__Data section__
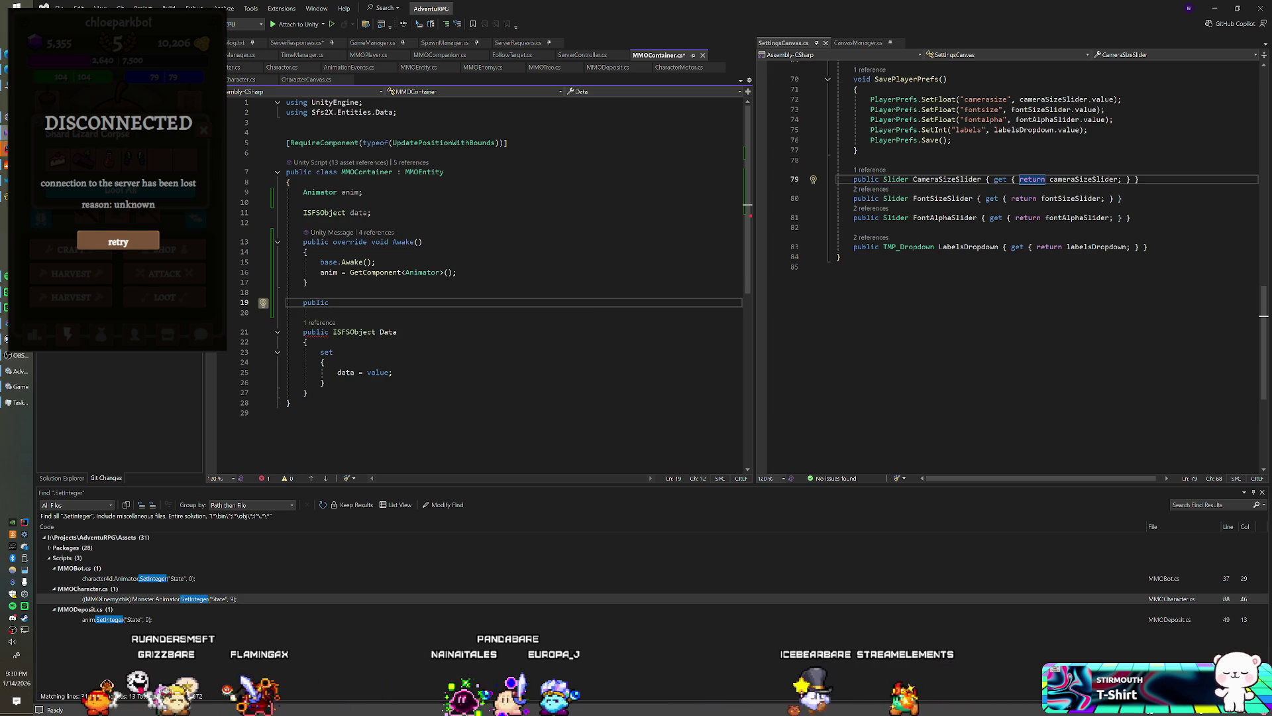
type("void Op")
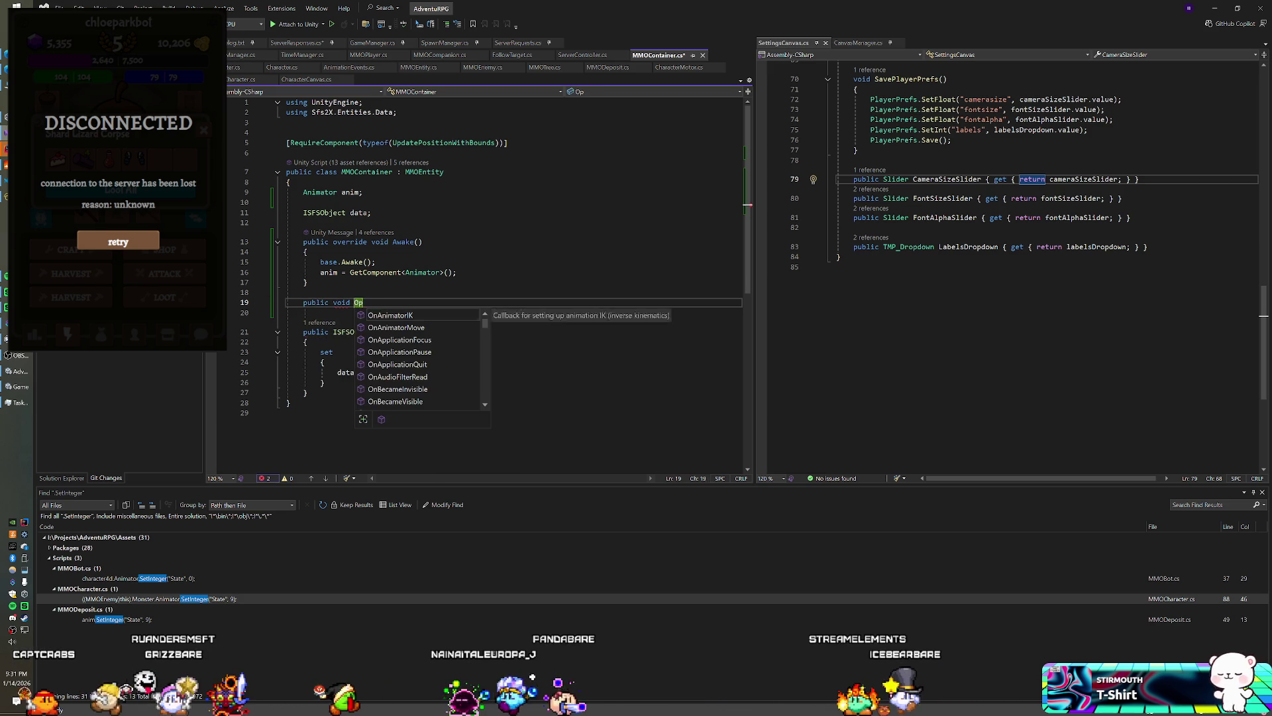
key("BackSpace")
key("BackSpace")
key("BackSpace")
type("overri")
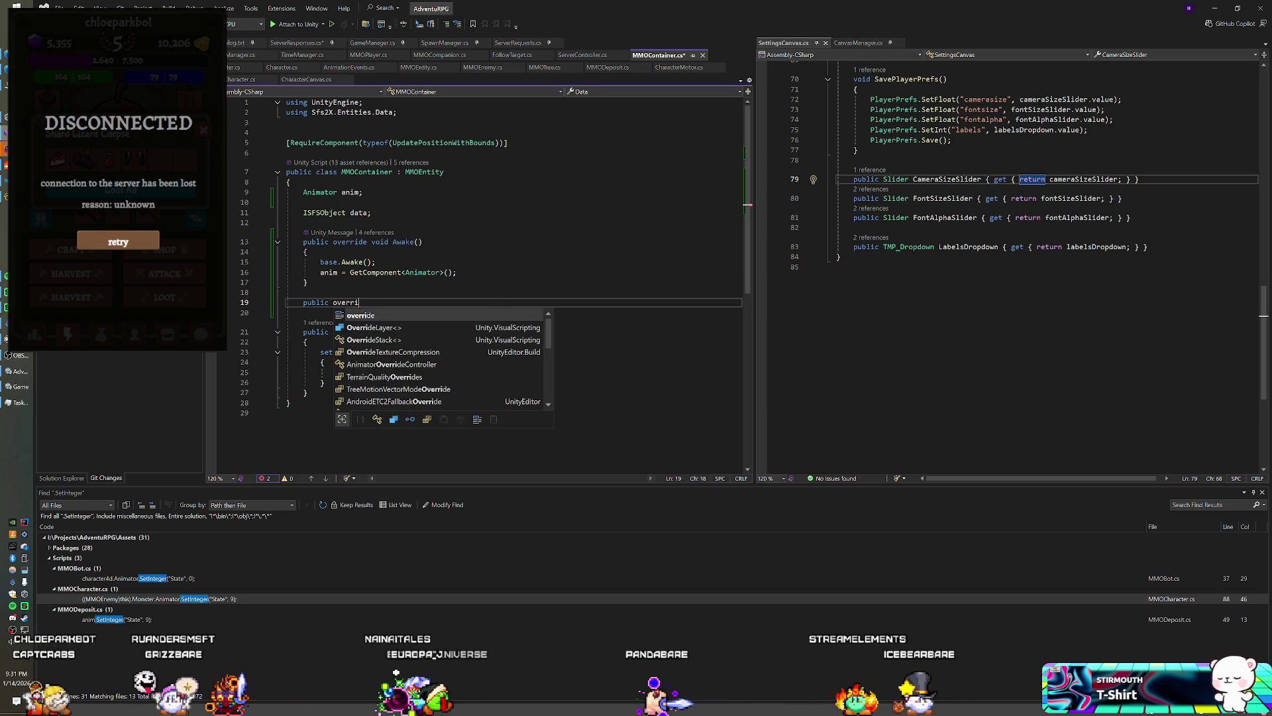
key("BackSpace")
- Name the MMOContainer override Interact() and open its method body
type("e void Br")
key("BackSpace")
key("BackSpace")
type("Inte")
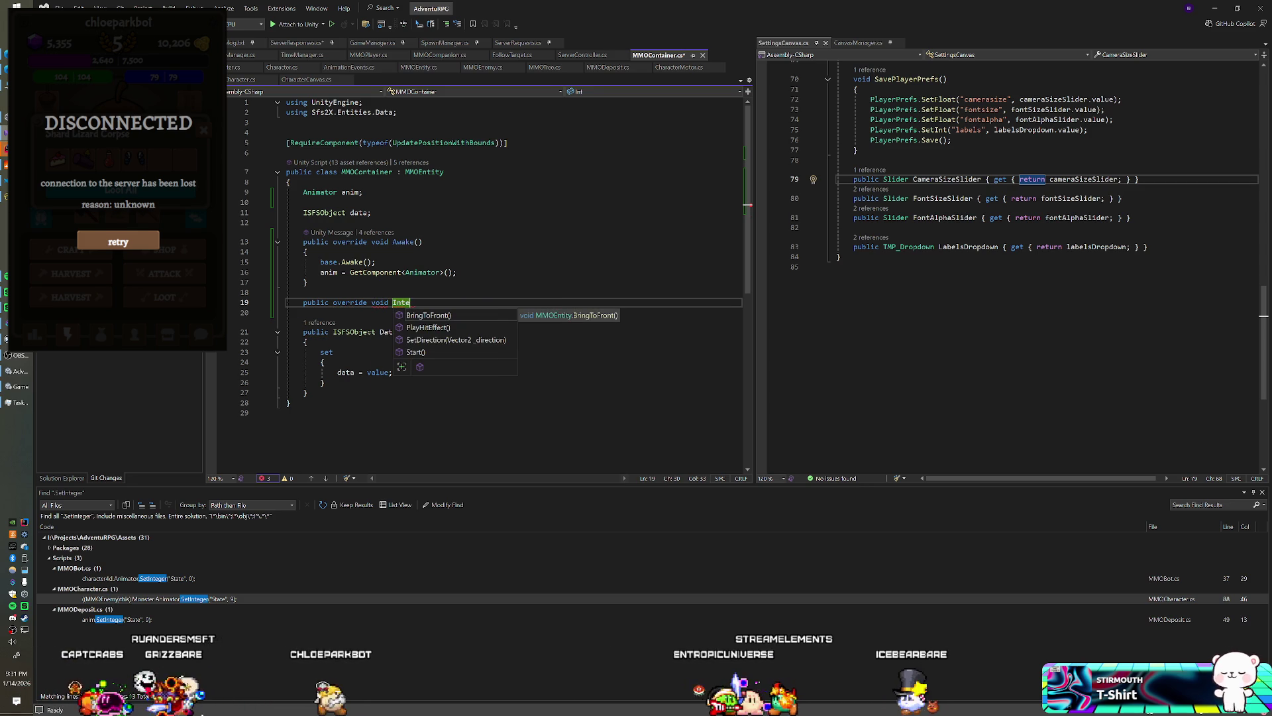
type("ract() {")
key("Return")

--

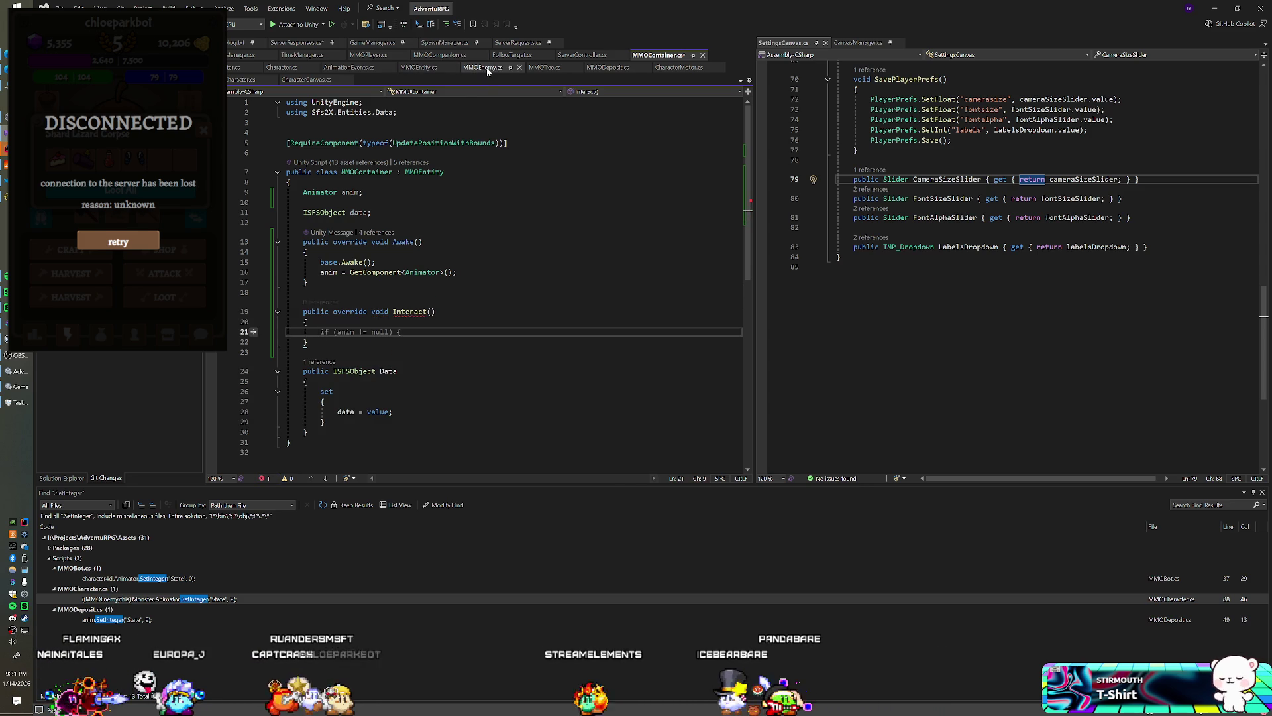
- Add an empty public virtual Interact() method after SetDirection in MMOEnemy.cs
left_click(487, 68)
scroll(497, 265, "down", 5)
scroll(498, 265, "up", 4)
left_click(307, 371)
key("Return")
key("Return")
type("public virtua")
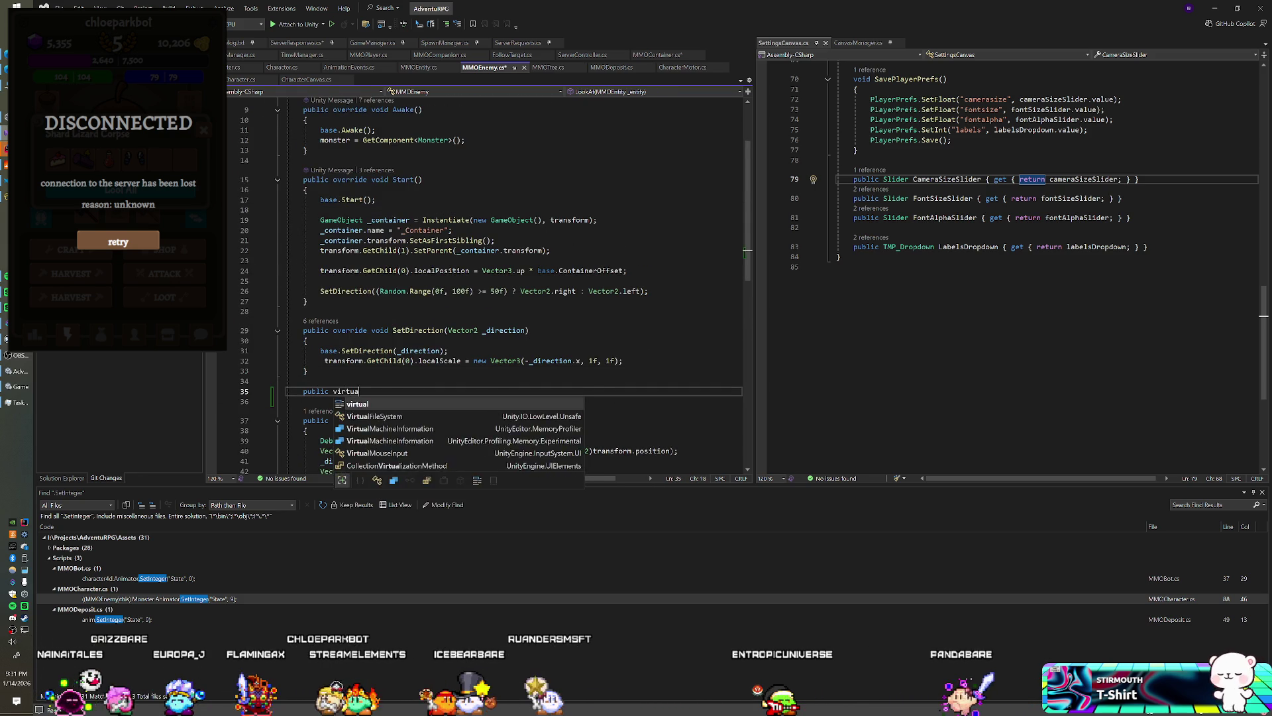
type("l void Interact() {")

* * *

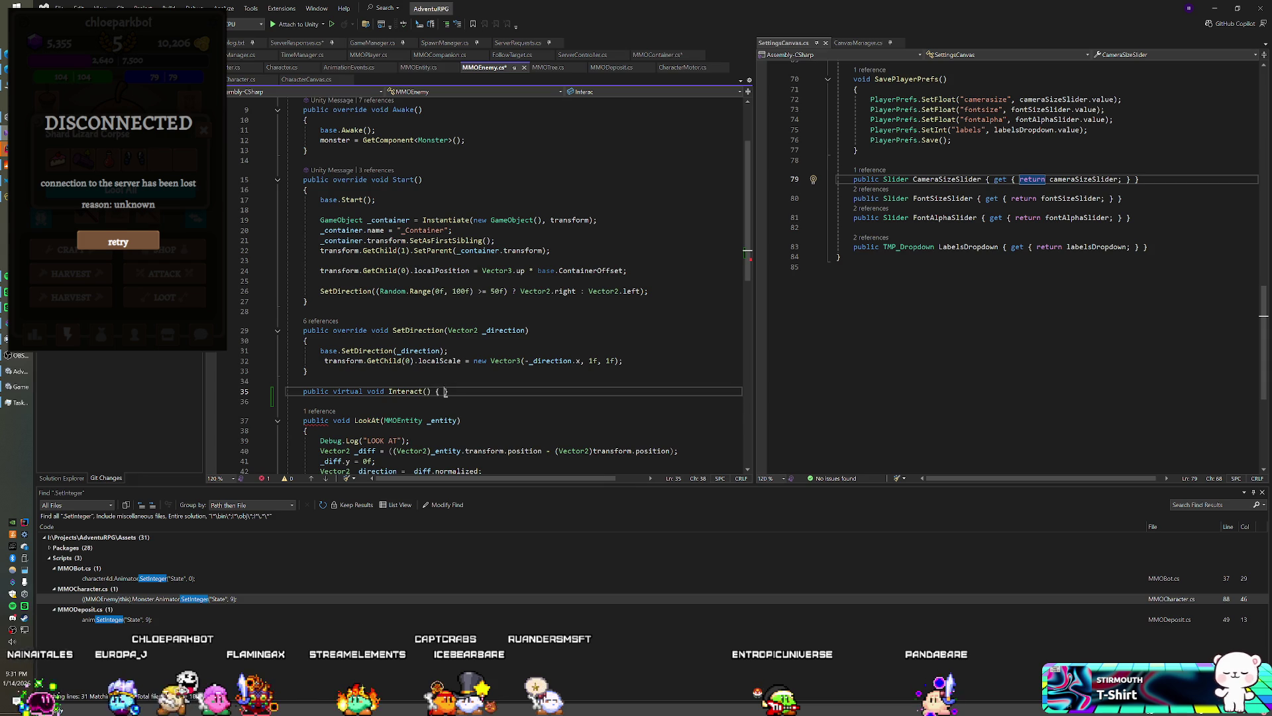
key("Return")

__Your goal__
Work out the number of lines above that include the string "void" and write only that number.

__Answer to the exercise__
3